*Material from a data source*
'''
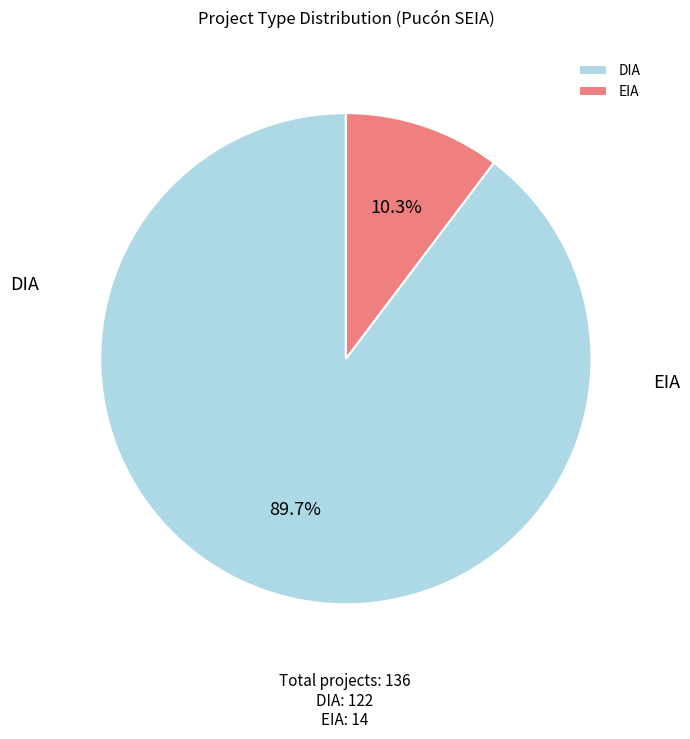

Which category accounts for the majority?

DIA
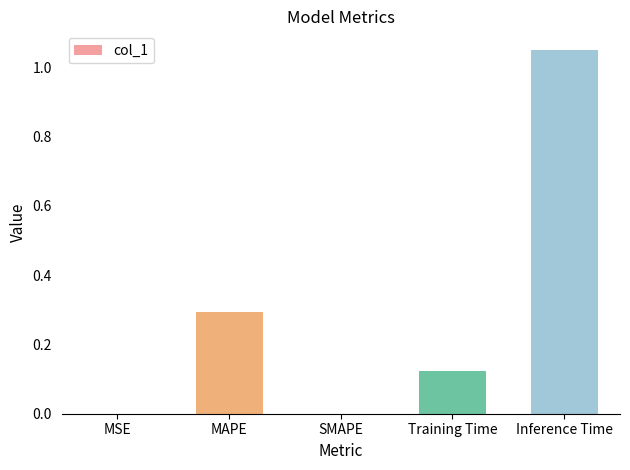

What is the ratio of the value at MAPE to the value at Inference Time?

0.3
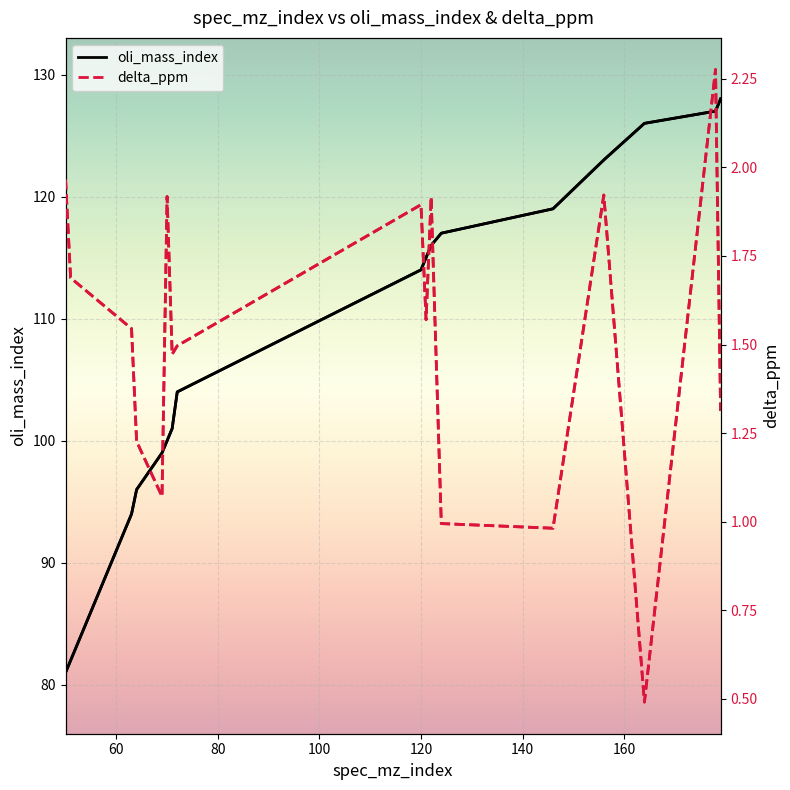

How many data points does each series have?

17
'''
*Task objective*
Copy out all of the material above line for line, leaving out the pictures.

*Output of the exercise*
Which category accounts for the majority?

DIA

What is the ratio of the value at MAPE to the value at Inference Time?

0.3

How many data points does each series have?

17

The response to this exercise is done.